DATA IN THIS EXERCISE below:

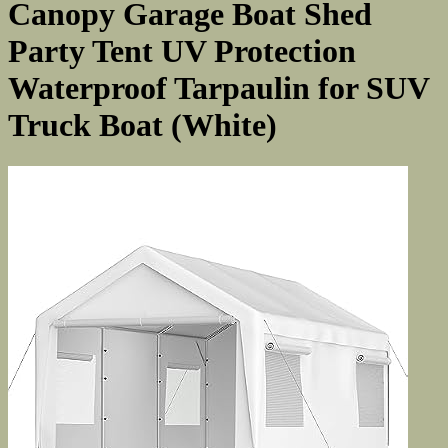
Canopy Garage Boat Shed
Party Tent UV Protection
Waterproof Tarpaulin for SUV
Truck Boat (White)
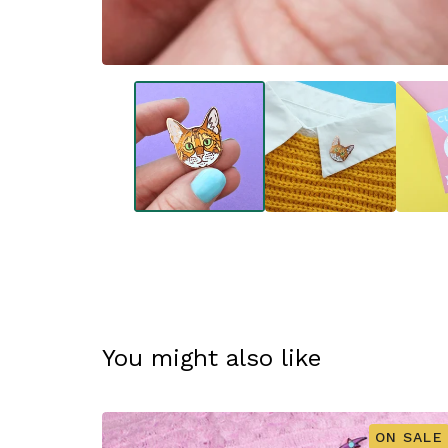
You might also like
ON SALE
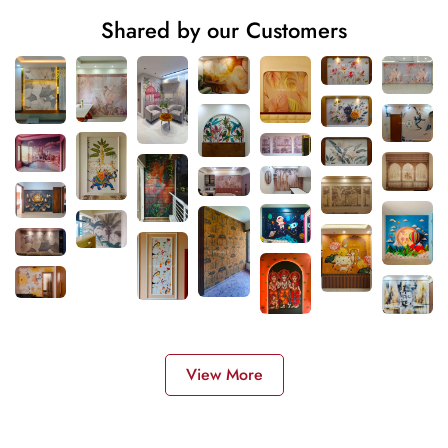
Shared by our Customers
View More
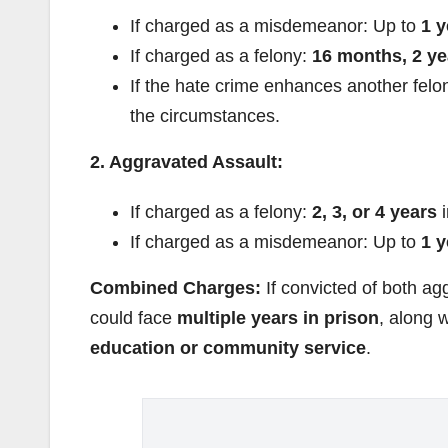
If charged as a misdemeanor: Up to
1 y
If charged as a felony:
16 months, 2 ye
If the hate crime enhances another fel
the circumstances.
2. Aggravated Assault:
If charged as a felony:
2, 3, or 4 years
i
If charged as a misdemeanor: Up to
1 y
Combined Charges:
If convicted of both a
could face
multiple years in prison
, along 
education or community service
.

End of DATA IN THIS EXERCISE.

Every entry must be retyped exactly, with the pictures removed.

◆ COMPLETED EXERCISE:
Canopy Garage Boat Shed
Party Tent UV Protection
Waterproof Tarpaulin for SUV
Truck Boat (White)
You might also like
ON SALE
Shared by our Customers
View More
If charged as a misdemeanor: Up to
1 y
If charged as a felony:
16 months, 2 ye
If the hate crime enhances another fel
the circumstances.
2. Aggravated Assault:
If charged as a felony:
2, 3, or 4 years
i
If charged as a misdemeanor: Up to
1 y
Combined Charges:
If convicted of both a
could face
multiple years in prison
, along 
education or community service
.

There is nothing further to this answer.